Dietary therapy plays a very important role in the treatment of kidney disease, but patients must pay attention to adopting scientific dietary methods to ensure the ideal therapeutic effect. During the treatment of chronic nephritis, some patients have not adhered to scientific methods, resulting in an aggravation of their condition. Let's work together to correct these incorrect dietary methods that are not conducive to the cure of chronic nephritis.
1. Hunger therapy.
This is the wrong treatment often used by some patients with chronic nephritis at ordinary times, which not only cannot alleviate the pain but also can lead to repeated episodes of the disease.
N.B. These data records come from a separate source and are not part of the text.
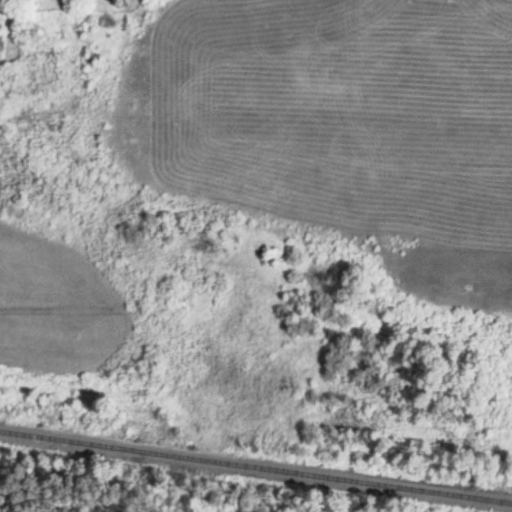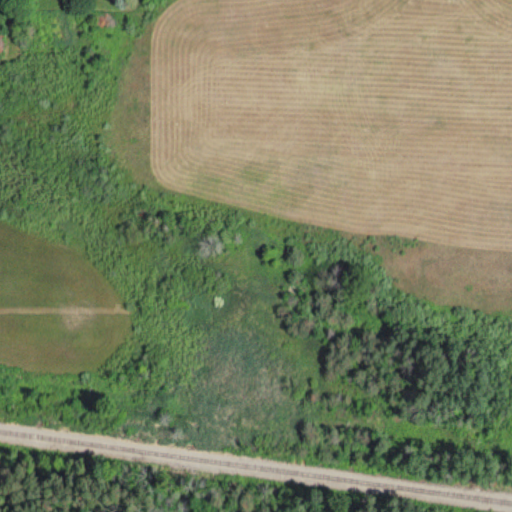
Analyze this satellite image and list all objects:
railway: (256, 448)
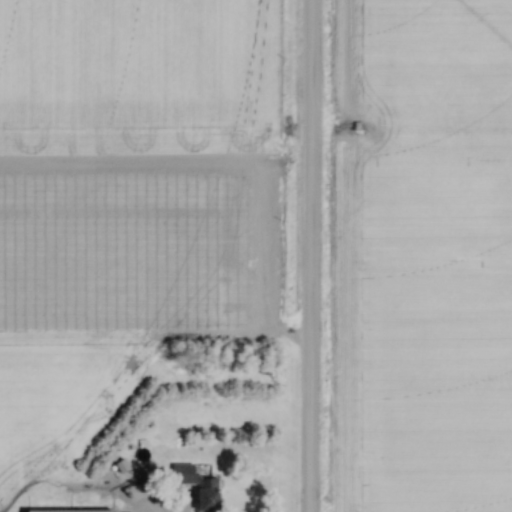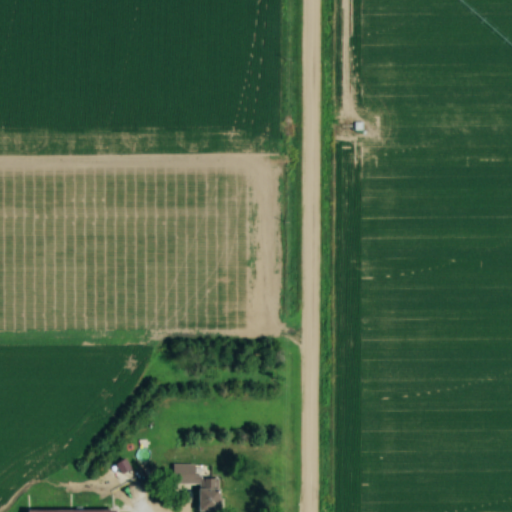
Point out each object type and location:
road: (308, 256)
building: (196, 485)
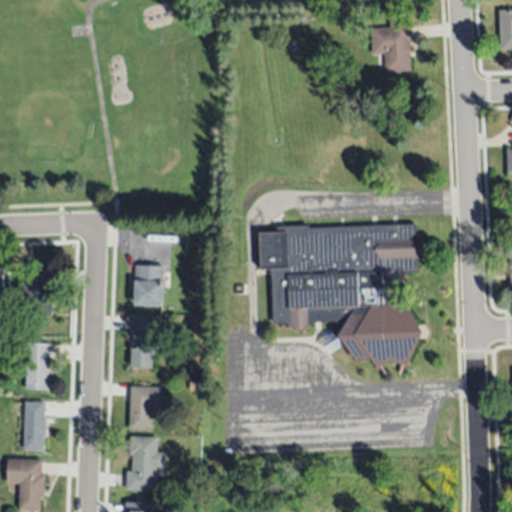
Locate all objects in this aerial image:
building: (506, 29)
building: (505, 30)
building: (394, 45)
building: (393, 48)
road: (490, 93)
road: (98, 98)
building: (509, 160)
building: (509, 160)
road: (380, 201)
building: (126, 211)
road: (39, 224)
road: (472, 255)
building: (510, 266)
building: (511, 268)
building: (1, 281)
building: (1, 283)
building: (346, 283)
building: (148, 285)
building: (347, 285)
building: (148, 286)
road: (248, 286)
building: (34, 287)
building: (38, 291)
road: (493, 333)
building: (142, 342)
building: (142, 342)
road: (93, 357)
building: (37, 367)
building: (37, 367)
road: (456, 392)
building: (143, 405)
building: (143, 406)
building: (34, 426)
building: (34, 426)
road: (241, 426)
building: (144, 463)
building: (144, 464)
building: (27, 479)
building: (27, 482)
park: (506, 488)
building: (140, 506)
building: (139, 507)
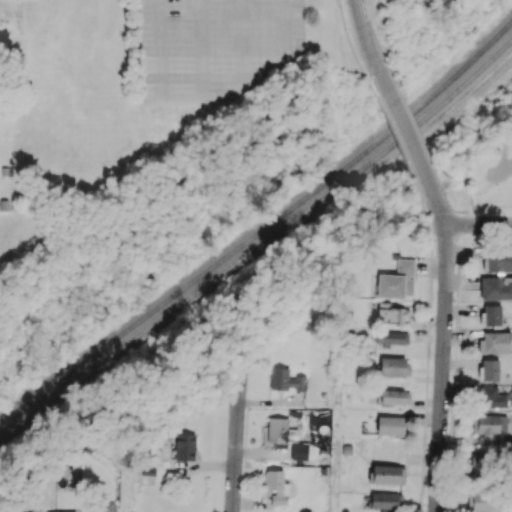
The overemphasis on diet and misunderstanding of animal protein among patients with chronic nephritis have led some patients to adopt "hunger therapy". Due to excessive restrictions on staple foods and animal protein, patients often suffer from malnutrition, which is exacerbated by "hunger therapy", resulting in decreased body resistance, hypoproteinemia, anemia, etc., and is prone to co infection, exacerbating the condition, leading to renal failure.
2. Drink more bone soup.
Bone soup is regarded as a very important supplement in daily life, and many patients with chronic nephritis use it as an important method of dietary therapy. Many people believe that drinking bone soup can supplement calcium and contribute to the health of patients. Patients with chronic nephritis have a weak physique and are often accompanied by abnormalities in calcium and phosphorus metabolism, presenting as hypocalcemia and hyperphosphatemia. Due to the impact of gastrointestinal function and hyperparathyroidism in patients, calcium absorption in the intestine is reduced, and patients with nephritis often exhibit low calcium. At the same time, due to reduced phosphorus excretion and endocrine disorders, patients have a high phosphorus status. Bone soup contains more phosphorus. Drinking bone soup consumes a large amount of phosphorus, causing phosphorus to accumulate in the body, exacerbating hyperphosphatemia.
Through the introduction of the above content, we should all have a certain understanding of the adverse dietary therapies frequently used by patients with chronic nephritis. We must help patients with chronic nephritis correct these dietary methods in a timely manner in life to promote their early recovery.